Reproduce every line of the data below word for word, but leave out the pictures.

*** Listed entries

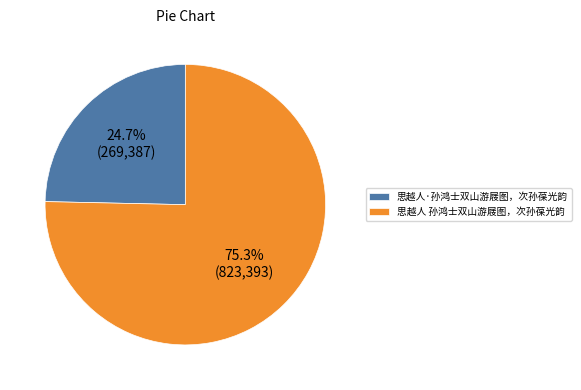

To the nearest percent, what portion does 思越人·孙鸿士双山游屐图，次孙葆光韵 represent?

25%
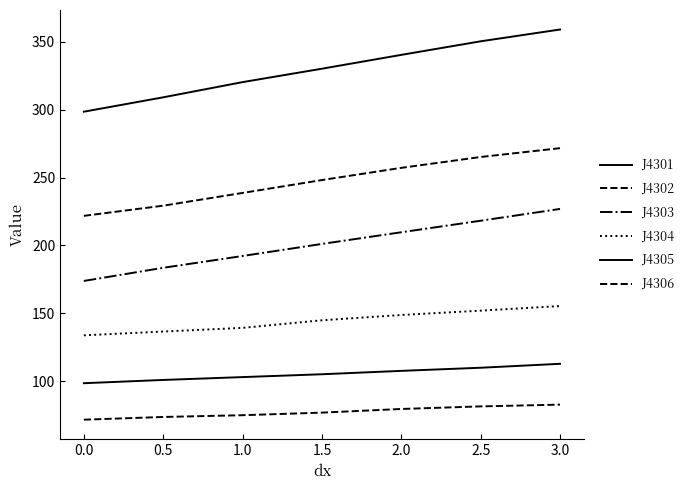

Does the chart have visible grid lines?

No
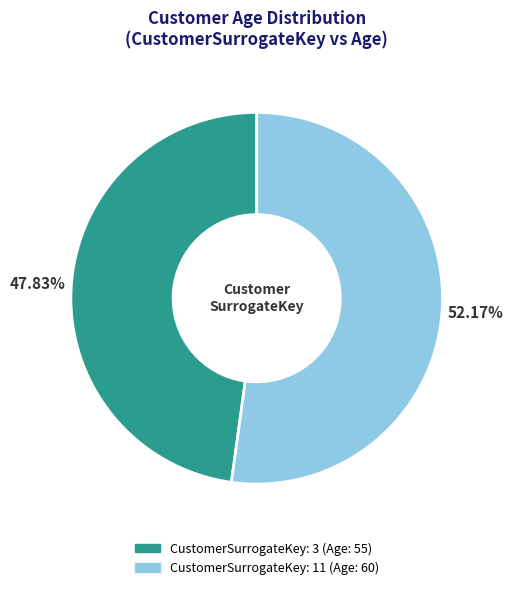

To the nearest percent, what is the average slice percentage?

50%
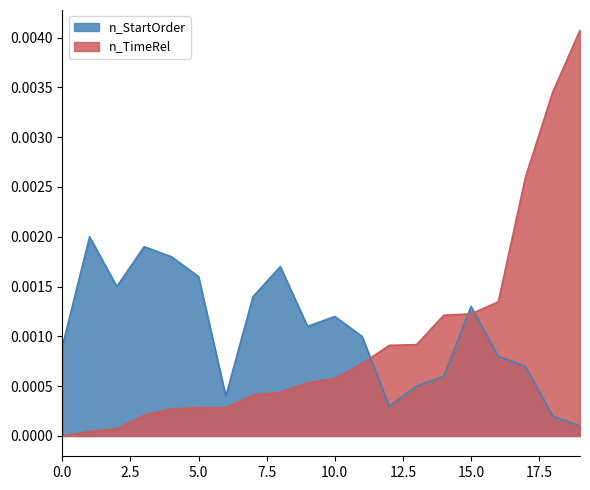

Which series has the widest spread of values?

n_TimeRel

******

» Result:
To the nearest percent, what portion does 思越人·孙鸿士双山游屐图，次孙葆光韵 represent?

25%

Does the chart have visible grid lines?

No

To the nearest percent, what is the average slice percentage?

50%

Which series has the widest spread of values?

n_TimeRel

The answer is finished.